Betalingsafspraken [bedrijfsnaam 1] – [verdachte]
In een opgestelde e-mail, ondertekend door [verdachte] , is onder meer het volgende te lezen:
“ [medeverdachte ] ,
(…)
Voorts is mijn [bedrijfsnaam 1] - beteiligung uitgegroeid tot een full time job, kost ik [bedrijfsnaam 1] nog altijd (nagenoeg?) niets, maar breng via project [bedrijfsnaam 4] additioneel zo’n E 350k - 400k (met veel inspannning) in het [bedrijfsnaam 1] -laatje
Status eind juli [medeverdachte ] , zeg het maar, maar wel ‘na verplaatsing in mijn schoenen’!”
[verdachte] heeft ter terechtzitting verklaard dat hij deze e-mail (voor 22 juli 2011) aan [medeverdachte ] heeft overhandigd.

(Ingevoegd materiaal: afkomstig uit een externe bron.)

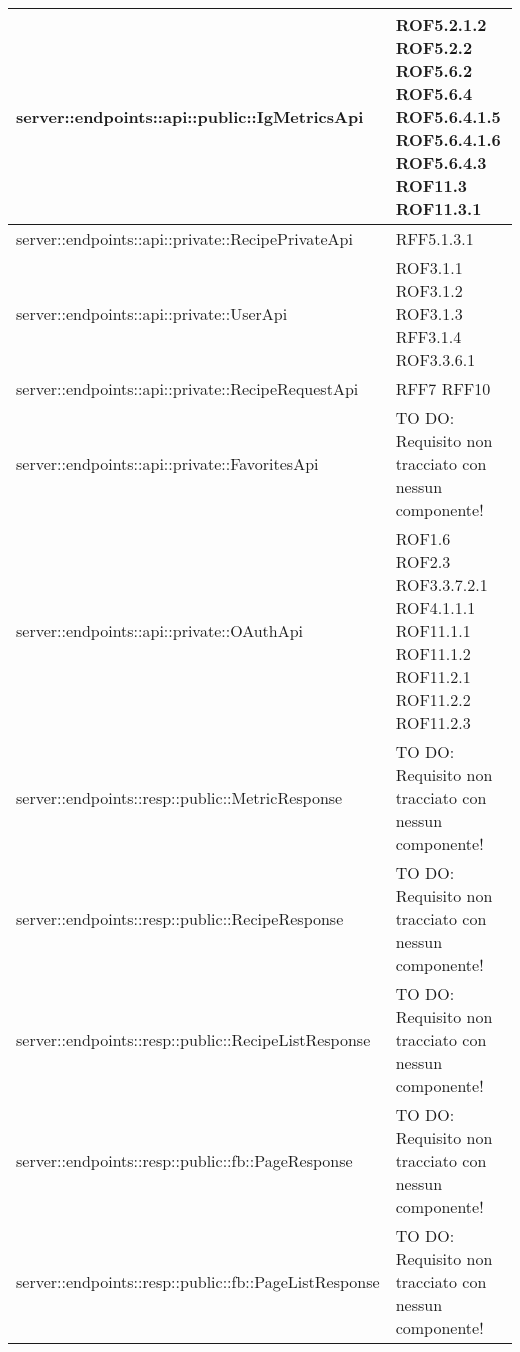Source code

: \begin{center}
\begin{longtable}{| p{11cm} | p{2.5cm} |}
\hline
server::endpoints::api::public::IgMetricsApi & ROF5.2.1.2 \newline ROF5.2.2 \newline ROF5.6.2 \newline ROF5.6.4 \newline ROF5.6.4.1.5 \newline ROF5.6.4.1.6 \newline ROF5.6.4.3 \newline ROF11.3 \newline ROF11.3.1 \\
\hline
server::endpoints::api::private::RecipePrivateApi & RFF5.1.3.1 \\
\hline
server::endpoints::api::private::UserApi & ROF3.1.1 \newline ROF3.1.2 \newline ROF3.1.3 \newline RFF3.1.4 \newline ROF3.3.6.1 \\
\hline
server::endpoints::api::private::RecipeRequestApi & RFF7 \newline RFF10 \\
\hline
server::endpoints::api::private::FavoritesApi & TO DO: Requisito non tracciato con nessun componente! \\
\hline
server::endpoints::api::private::OAuthApi & ROF1.6 \newline ROF2.3 \newline ROF3.3.7.2.1 \newline ROF4.1.1.1 \newline ROF11.1.1 \newline ROF11.1.2 \newline ROF11.2.1 \newline ROF11.2.2 \newline ROF11.2.3 \\
\hline
server::endpoints::resp::public::MetricResponse & TO DO: Requisito non tracciato con nessun componente! \\
\hline
server::endpoints::resp::public::RecipeResponse & TO DO: Requisito non tracciato con nessun componente! \\
\hline
server::endpoints::resp::public::RecipeListResponse & TO DO: Requisito non tracciato con nessun componente! \\
\hline
server::endpoints::resp::public::fb::PageResponse & TO DO: Requisito non tracciato con nessun componente! \\
\hline
server::endpoints::resp::public::fb::PageListResponse & TO DO: Requisito non tracciato con nessun componente! \\

\end{longtable}
\end{center}
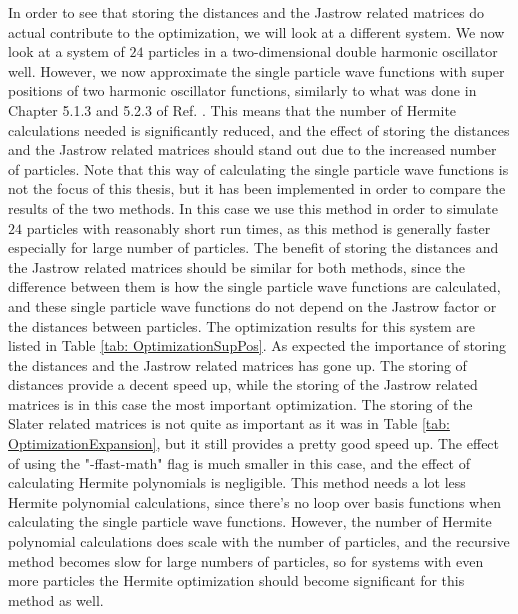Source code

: \documentclass[../main.tex]{subfiles}
\begin{document}
In order to see that storing the distances and the Jastrow related matrices do actual contribute to the optimization, we will look at a different system. We now look at a system of $24$ particles in a two-dimensional double harmonic oscillator well. However, we now approximate the single particle wave functions with super positions of two harmonic oscillator functions, similarly to what was done in Chapter 5.1.3 and 5.2.3 of Ref. \cite{Jorgen}. This means that the number of Hermite calculations needed is significantly reduced, and the effect of storing the distances and the Jastrow related matrices should stand out due to the increased number of particles. Note that this way of calculating the single particle wave functions is not the focus of this thesis, but it has been implemented in order to compare the results of the two methods. In this case we use this method in order to simulate $24$ particles with reasonably short run times, as this method is generally faster especially for large number of particles. The benefit of storing the distances and the Jastrow related matrices should be similar for both methods, since the difference between them is how the single particle wave functions are calculated, and these single particle wave functions do not depend on the Jastrow factor or the distances between particles. The optimization results for this system are listed in Table \ref{tab: OptimizationSupPos}. As expected the importance of storing the distances and the Jastrow related matrices has gone up. The storing of distances provide a decent speed up, while the storing of the Jastrow related matrices is in this case the most important optimization. The storing of the Slater related matrices is not quite as important as it was in Table \ref{tab: OptimizationExpansion}, but it still provides a pretty good speed up. The effect of using the "-ffast-math" flag is much smaller in this case, and the effect of calculating Hermite polynomials is negligible. This method needs a lot less Hermite polynomial calculations, since there's no loop over basis functions when calculating the single particle wave functions. However, the number of Hermite polynomial calculations does scale with the number of particles, and the recursive method becomes slow for large numbers of particles, so for systems with even more particles the Hermite optimization should become significant for this method as well.
\end{document}
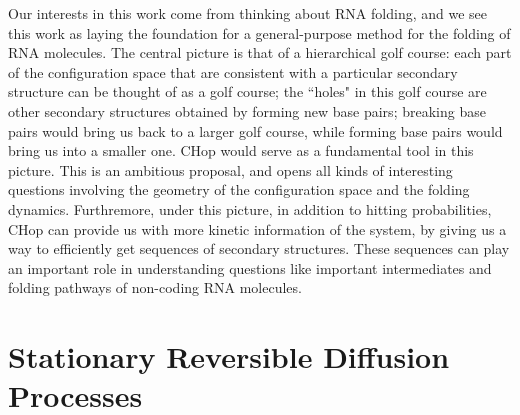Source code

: \documentclass[english, aip, jcp, priprint, graphicx,floatfix]{revtex4-1}
\theoremstyle{plain}
\theoremstyle{definition}
\theoremstyle{plain}
\begin{document}
Our interests in this work come from thinking about RNA folding, and we see this work as laying the foundation for a general-purpose method for the folding of RNA molecules. The central picture is that of a hierarchical golf course: each part of the configuration space that are consistent with a particular secondary structure can be thought of as a golf course; the ``holes" in this golf course are other secondary structures obtained by forming new base pairs; breaking base pairs would bring us back to a larger golf course, while forming base pairs would bring us into a smaller one. CHop would serve as a fundamental tool in this picture. This is an ambitious proposal, and opens all kinds of interesting questions involving the geometry of the configuration space and the folding dynamics. Furthremore, under this picture, in addition to hitting probabilities, CHop can provide us with more kinetic information of the system, by giving us a way to efficiently get sequences of secondary structures. These sequences can play an important role in understanding questions like important intermediates and folding pathways of non-coding RNA molecules.

\newpage

\appendix


\appendix

                                                         


\section{Stationary Reversible Diffusion Processes}\label{sec:reversible_diffusion}
\end{document}
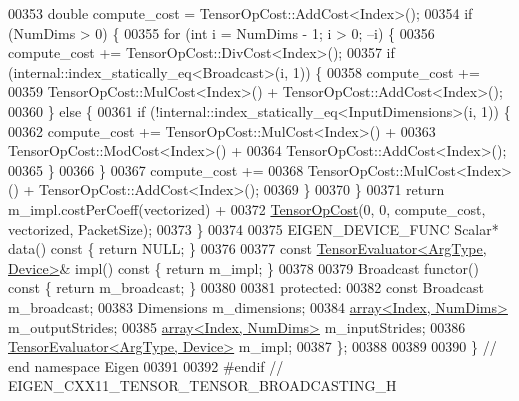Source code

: \begin{DoxyCode}
00353     \textcolor{keywordtype}{double} compute\_cost = TensorOpCost::AddCost<Index>();
00354     \textcolor{keywordflow}{if} (NumDims > 0) \{
00355       \textcolor{keywordflow}{for} (\textcolor{keywordtype}{int} i = NumDims - 1; i > 0; --i) \{
00356         compute\_cost += TensorOpCost::DivCost<Index>();
00357         \textcolor{keywordflow}{if} (internal::index\_statically\_eq<Broadcast>(i, 1)) \{
00358           compute\_cost +=
00359               TensorOpCost::MulCost<Index>() + TensorOpCost::AddCost<Index>();
00360         \} \textcolor{keywordflow}{else} \{
00361           \textcolor{keywordflow}{if} (!internal::index\_statically\_eq<InputDimensions>(i, 1)) \{
00362             compute\_cost += TensorOpCost::MulCost<Index>() +
00363                             TensorOpCost::ModCost<Index>() +
00364                             TensorOpCost::AddCost<Index>();
00365           \}
00366         \}
00367         compute\_cost +=
00368             TensorOpCost::MulCost<Index>() + TensorOpCost::AddCost<Index>();
00369       \}
00370     \}
00371     \textcolor{keywordflow}{return} m\_impl.costPerCoeff(vectorized) +
00372            \hyperlink{class_eigen_1_1_tensor_op_cost}{TensorOpCost}(0, 0, compute\_cost, vectorized, PacketSize);
00373   \}
00374 
00375   EIGEN\_DEVICE\_FUNC Scalar* data()\textcolor{keyword}{ const }\{ \textcolor{keywordflow}{return} NULL; \}
00376 
00377   \textcolor{keyword}{const} \hyperlink{struct_eigen_1_1_tensor_evaluator}{TensorEvaluator<ArgType, Device>}& impl()\textcolor{keyword}{ const }\{ \textcolor{keywordflow}{return} m\_impl; \}
00378 
00379   Broadcast functor()\textcolor{keyword}{ const }\{ \textcolor{keywordflow}{return} m\_broadcast; \}
00380 
00381  \textcolor{keyword}{protected}:
00382   \textcolor{keyword}{const} Broadcast m\_broadcast;
00383   Dimensions m\_dimensions;
00384   \hyperlink{class_eigen_1_1array}{array<Index, NumDims>} m\_outputStrides;
00385   \hyperlink{class_eigen_1_1array}{array<Index, NumDims>} m\_inputStrides;
00386   \hyperlink{struct_eigen_1_1_tensor_evaluator}{TensorEvaluator<ArgType, Device>} m\_impl;
00387 \};
00388 
00389 
00390 \} \textcolor{comment}{// end namespace Eigen}
00391 
00392 \textcolor{preprocessor}{#endif // EIGEN\_CXX11\_TENSOR\_TENSOR\_BROADCASTING\_H}
\end{DoxyCode}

Op 6 september 2011 wordt door [verdachte] een e-mail gestuurd aan [medeverdachte ] . In deze e-mail staat onder meer het volgende vermeld:
“(…)
SAMENWERKING / SAMEN DELEN
1 / [verdachte] stelt zich 30 a 35 uur per week beschikbaar. Verdiencapaciteit voor [bedrijfsnaam 1] : minimaal 30 uur a E 250 = E 7.500 per week
2 / [verdachte] wordt ingezet voor externe en interne advisering / projectwerkzaamheden tbv [bedrijfsnaam 1] / [bedrijfsnaam 11] .
3 / [verdachte] is geen kostenpost; in concreto : wat ie kost, brengt ie op.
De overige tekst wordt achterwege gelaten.